» EXERCISE PROMPT: Starting at the beginning of the records and ending with the line that contains "rastro. Con el paso del tiempo, la", copy the text with "Nochebuena" changed to "Nochevieja" and everything else kept the same. Leave out the pictures.

(Transcribed page text)

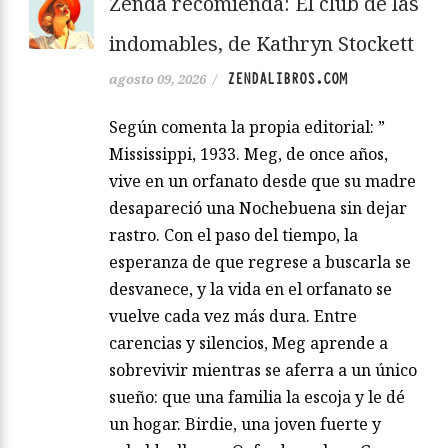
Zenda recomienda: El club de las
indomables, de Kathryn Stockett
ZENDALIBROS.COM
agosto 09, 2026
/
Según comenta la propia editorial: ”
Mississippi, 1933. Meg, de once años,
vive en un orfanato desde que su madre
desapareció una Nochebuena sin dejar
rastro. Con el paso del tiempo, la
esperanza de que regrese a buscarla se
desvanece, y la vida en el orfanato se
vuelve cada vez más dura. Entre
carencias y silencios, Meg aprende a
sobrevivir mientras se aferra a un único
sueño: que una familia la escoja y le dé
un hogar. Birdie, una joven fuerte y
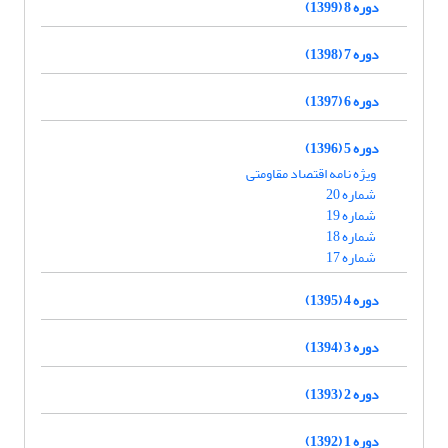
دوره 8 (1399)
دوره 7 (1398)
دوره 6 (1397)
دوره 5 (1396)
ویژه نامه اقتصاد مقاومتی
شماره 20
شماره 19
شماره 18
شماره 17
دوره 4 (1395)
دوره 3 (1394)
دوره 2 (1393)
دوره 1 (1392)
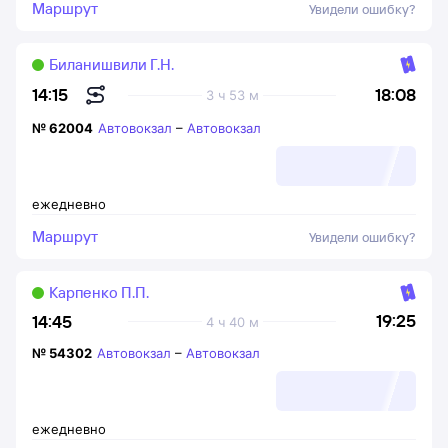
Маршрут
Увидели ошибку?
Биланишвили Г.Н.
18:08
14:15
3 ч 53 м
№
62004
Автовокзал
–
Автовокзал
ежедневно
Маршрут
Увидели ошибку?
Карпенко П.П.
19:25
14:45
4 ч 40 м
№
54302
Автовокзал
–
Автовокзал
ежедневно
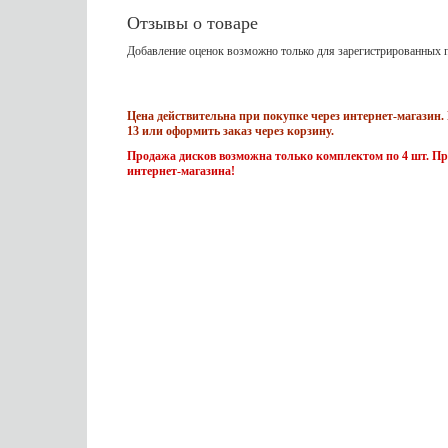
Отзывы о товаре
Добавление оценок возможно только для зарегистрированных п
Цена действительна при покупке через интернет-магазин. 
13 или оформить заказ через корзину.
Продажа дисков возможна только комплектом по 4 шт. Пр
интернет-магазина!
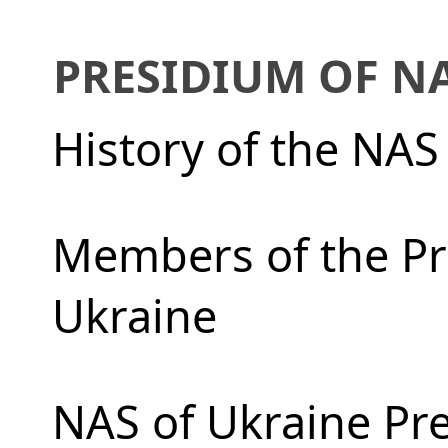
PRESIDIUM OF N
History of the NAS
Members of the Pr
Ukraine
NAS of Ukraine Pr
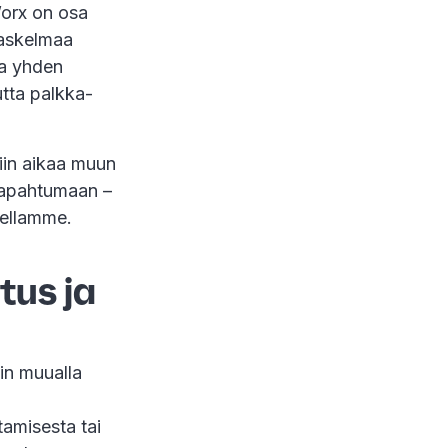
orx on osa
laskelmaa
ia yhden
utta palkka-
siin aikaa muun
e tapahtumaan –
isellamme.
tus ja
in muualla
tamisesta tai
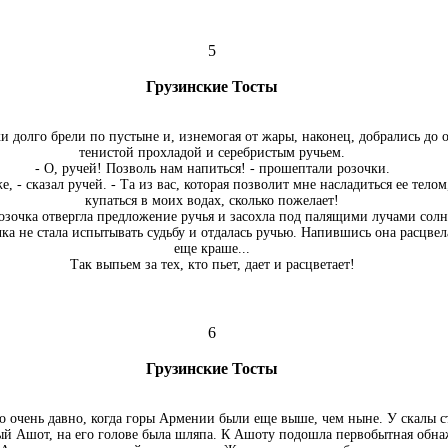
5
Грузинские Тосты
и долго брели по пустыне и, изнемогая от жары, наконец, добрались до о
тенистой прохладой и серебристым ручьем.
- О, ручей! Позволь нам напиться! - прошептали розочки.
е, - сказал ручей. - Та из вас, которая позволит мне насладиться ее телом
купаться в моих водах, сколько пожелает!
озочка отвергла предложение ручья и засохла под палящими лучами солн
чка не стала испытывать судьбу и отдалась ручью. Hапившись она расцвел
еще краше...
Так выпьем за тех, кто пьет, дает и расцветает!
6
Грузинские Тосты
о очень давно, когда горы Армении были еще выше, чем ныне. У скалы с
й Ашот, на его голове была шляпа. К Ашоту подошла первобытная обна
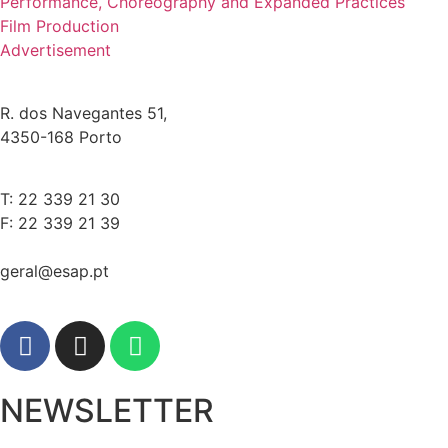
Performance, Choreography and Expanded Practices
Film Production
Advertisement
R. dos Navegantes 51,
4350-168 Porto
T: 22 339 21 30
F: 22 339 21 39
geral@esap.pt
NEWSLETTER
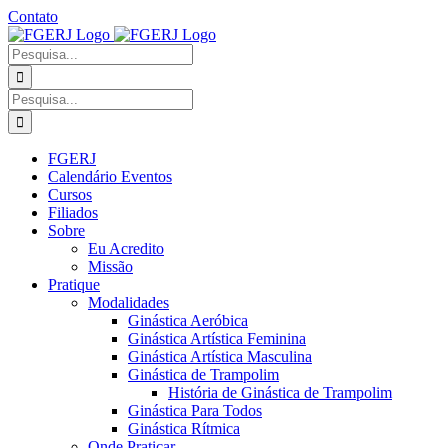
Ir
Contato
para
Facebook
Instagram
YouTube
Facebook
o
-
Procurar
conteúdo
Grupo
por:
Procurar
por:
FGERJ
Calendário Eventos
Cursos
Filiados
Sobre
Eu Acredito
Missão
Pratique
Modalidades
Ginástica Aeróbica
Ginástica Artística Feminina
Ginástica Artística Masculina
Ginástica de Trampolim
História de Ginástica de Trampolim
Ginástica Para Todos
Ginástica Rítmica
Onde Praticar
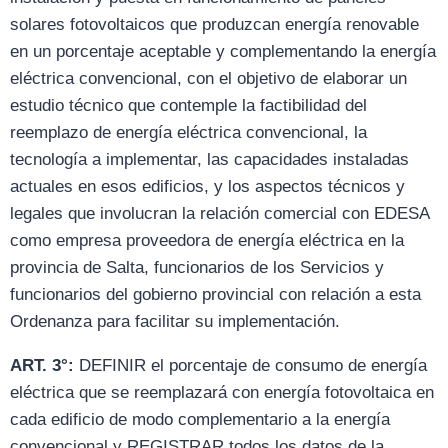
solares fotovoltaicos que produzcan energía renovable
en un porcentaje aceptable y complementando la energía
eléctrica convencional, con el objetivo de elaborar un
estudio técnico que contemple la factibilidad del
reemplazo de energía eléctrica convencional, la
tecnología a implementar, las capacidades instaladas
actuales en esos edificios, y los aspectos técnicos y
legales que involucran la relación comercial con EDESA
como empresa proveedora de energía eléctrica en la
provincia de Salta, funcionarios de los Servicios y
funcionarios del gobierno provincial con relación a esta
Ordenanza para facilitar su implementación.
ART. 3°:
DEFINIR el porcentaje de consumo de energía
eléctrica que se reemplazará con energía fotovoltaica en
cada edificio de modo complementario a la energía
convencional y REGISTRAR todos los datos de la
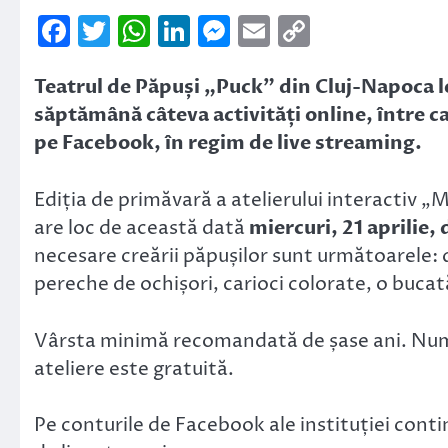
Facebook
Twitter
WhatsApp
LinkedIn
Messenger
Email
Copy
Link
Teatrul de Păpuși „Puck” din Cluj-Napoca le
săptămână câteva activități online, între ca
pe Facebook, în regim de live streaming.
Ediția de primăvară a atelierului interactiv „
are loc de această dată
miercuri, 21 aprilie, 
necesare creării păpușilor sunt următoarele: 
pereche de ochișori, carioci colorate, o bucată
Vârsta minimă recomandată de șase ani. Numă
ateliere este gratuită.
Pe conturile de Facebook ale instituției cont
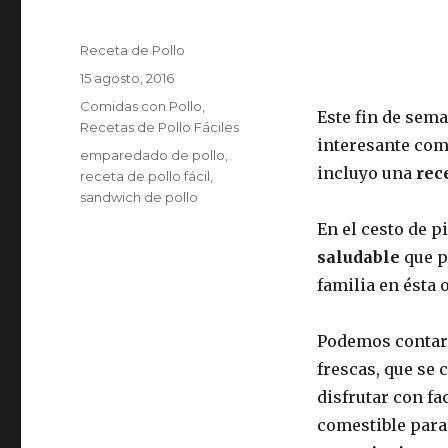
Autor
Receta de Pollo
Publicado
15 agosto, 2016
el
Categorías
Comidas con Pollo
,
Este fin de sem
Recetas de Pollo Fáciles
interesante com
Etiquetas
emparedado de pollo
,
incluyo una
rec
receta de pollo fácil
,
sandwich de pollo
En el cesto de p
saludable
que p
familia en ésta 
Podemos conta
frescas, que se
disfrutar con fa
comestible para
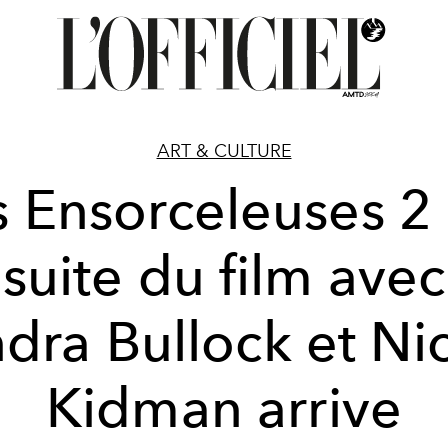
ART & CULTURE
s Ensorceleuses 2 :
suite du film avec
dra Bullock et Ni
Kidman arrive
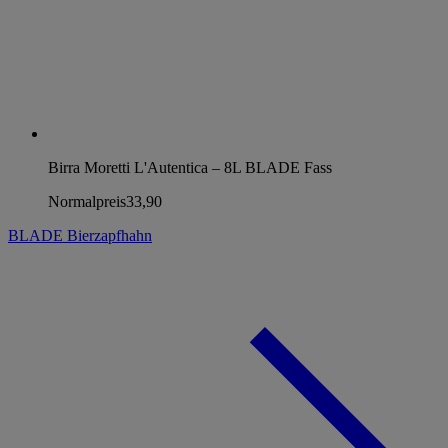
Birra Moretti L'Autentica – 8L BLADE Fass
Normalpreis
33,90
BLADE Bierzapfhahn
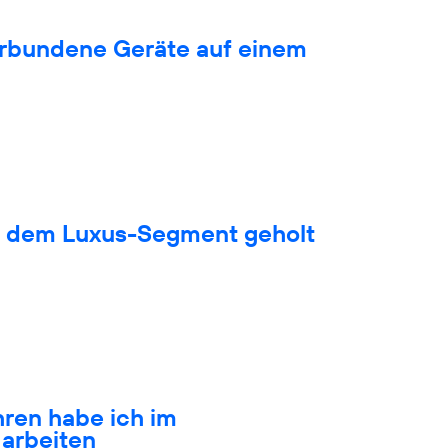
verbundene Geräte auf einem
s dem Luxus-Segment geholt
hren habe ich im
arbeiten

» EXPECTED ANSWER:
Zenda recomienda: El club de las
indomables, de Kathryn Stockett
ZENDALIBROS.COM
agosto 09, 2026
/
Según comenta la propia editorial: ”
Mississippi, 1933. Meg, de once años,
vive en un orfanato desde que su madre
desapareció una Nochevieja sin dejar
rastro. Con el paso del tiempo, la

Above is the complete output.